STUMMFILM MIT LIVEMUSIK

Das City46 zeigt im Februar zwei Stummfilm-Klassiker im Doppelpack: „Ich möchte kein Mann sein“ von Ernst Lubitsch mit Ossi Oswalda in der Hauptrolle und „Mysterien eines Frisiersalons“ unter der Regie von Erich Engel und Bertolt Brecht mit Karl Valentin und Liesl Karlstadt in den Hauptrollen. „Mysterien eines Frisiersalons“ wird als einer der „100 wichtigsten Filme Deutschlands“ bezeichnet.

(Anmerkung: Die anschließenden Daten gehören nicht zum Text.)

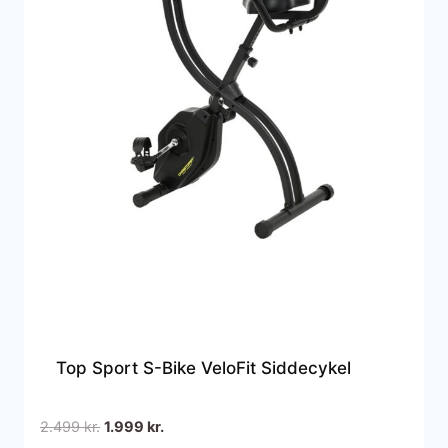
Top Sport S-Bike VeloFit Siddecykel
Den
Den
2.499
kr.
1.999
kr.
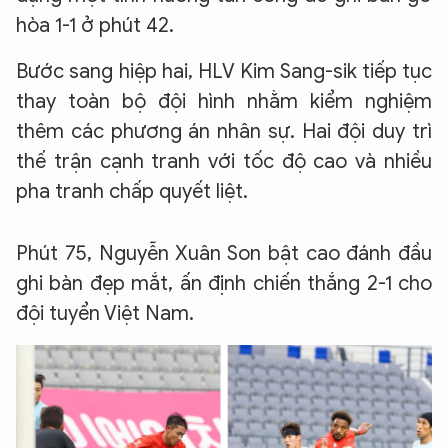
hòa 1-1 ở phút 42.
Bước sang hiệp hai, HLV Kim Sang-sik tiếp tục
thay toàn bộ đội hình nhằm kiểm nghiệm
thêm các phương án nhân sự. Hai đội duy trì
thế trận cạnh tranh với tốc độ cao và nhiều
pha tranh chấp quyết liệt.
Phút 75, Nguyễn Xuân Son bật cao đánh đầu
ghi bàn đẹp mắt, ấn định chiến thắng 2-1 cho
đội tuyển Việt Nam.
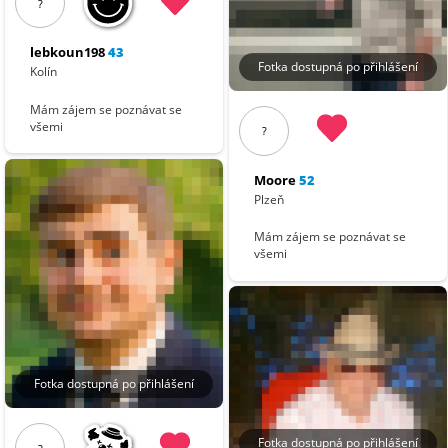
?
lebkoun198
43
Fotka dostupná po přihlášení
Kolín
Mám zájem se poznávat se
všemi
?
Moore
52
Plzeň
Mám zájem se poznávat se
všemi
Fotka dostupná po přihlášení
Fotka dostupná po přihlášení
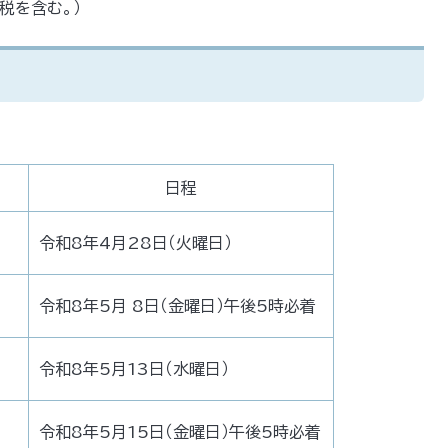
費税を含む。）
日程
令和8年4月28日（火曜日）
令和8年5月 8日（金曜日）午後5時必着
令和8年5月13日（水曜日）
令和8年5月15日（金曜日）午後5時必着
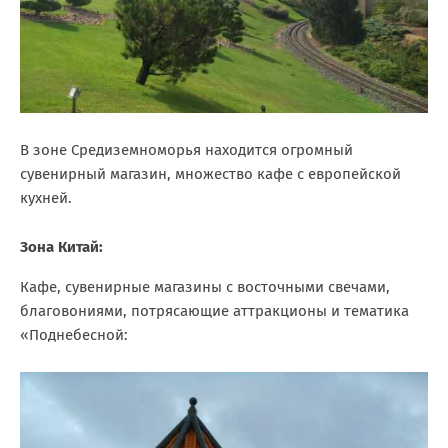
В зоне Средиземноморья находится огромный
сувенирный магазин, множество кафе с европейской
кухней.
Зона Китай:
Кафе, сувенирные магазины с восточными свечами,
благовониями, потрясающие аттракционы и тематика
«Поднебесной:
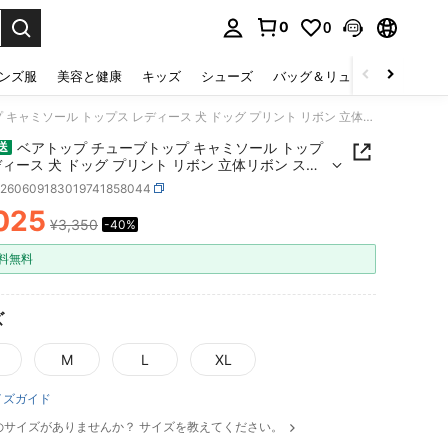
0
0
select.
ンズ服
美容と健康
キッズ
シューズ
バッグ＆リュック
下着＆
ベアトップ チューブトップ キャミソール トップス レディース 犬 ドッグ プリント リボン 立体リボン スリム タイト 着痩せ 細見え ギャル Y2K サブカル 地雷系 韓国ファッション 夏 セクシー カジュアル ホワイト 白
ベアトップ チューブトップ キャミソール トップ
送
ディース 犬 ドッグ プリント リボン 立体リボン スリ
イト 着痩せ 細見え ギャル Y2K サブカル 地雷系 韓国
z260609183019741858044
ション 夏 セクシー カジュアル ホワイト 白
025
¥3,350
-40%
ICE AND AVAILABILITY
料無料
ズ
M
L
XL
イズガイド
のサイズがありませんか？ サイズを教えてください。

Sa. 24.2. / 20:30 * mit Klavierbegleitung von Ezzat Nashashibi & Einführung von Christine Rüffert 

Ich möchte kein Mann sein

Die rebellische Ossi trinkt, raucht und spielt Poker. Dr. Kersten soll dem jungen Mädchen damenhaftes Verhalten beibringen, doch Ossi kontert die Erziehungsversuche mit einem gewagten Rollenwechsel: Sie lässt sich beim Herrenausstatter mit Frack und Zylinder einkleiden und besucht als Mann ein Nachtlokal. Dort trifft sie den ahnungslosen Kersten, mit dem sie sich den männlichen Vergnügungen hingibt. Dabei kommen sich beide näher, und nach durchfeierter Nacht kommt es zu einem Kuss. Am nächsten Morgen erwachen Ossi und Kersten im Bett des jeweils anderen. Ossi enttarnt sich gegenüber Kersten und beide fallen sich glücklich in die Arme.

D 1918, Regie: Ernst Lubitsch, mit Ossi Oswalda, Ferry Silka, Curt Goetz, 44 Min.

Sa. 24.2. / 20:30 * mit Klavierbegleitung von Ezzat Nashashibi & Einführung von Christine Rüffert 

Mysterien eines Frisiersalons

Eine phantastische Film-Groteske über merkwürdige Ereignisse in einem Frisiersalon: Da warten Männer mit langen Bärten vergeblich auf eine Rasur, während der Friseur und seine Assistentin ungerührt ihren eigenen Passionen nachgehen und der Frisiergeselle ein Nickerchen hält. Jemand, der sich einen Pickel entfernen lassen will, wird mit Kneifzange, Hobel, Hammer und Stemmeisen bearbeitet. Als einem Professor eine Frisur nach chinesischen Vorbild verpasst wird, greift dieser panisch nach seinem schützenden Hut und gerät dabei in Streit mit einem Caféhausgast, woraufhin es zu einem Säbel-Duell kommt…

Filmportal.de zählt „Mysterien eines Frisiersalons“ zu den „100 wichtigsten Filmen Deutschlands“.
„Eine Filmsatire mit skurrilen Einfällen und schwarzem Humor“ (ikdb.de)
„Eine überaus einfallsreiche und humoristische Groteske“ (Das große Personenlexikon des Films)

D 1922, Regie: Erich Engel und Bertolt Brecht, mit Karl Valentin, Liesl Karlstadt, Blandine Ebinger, 24 Min.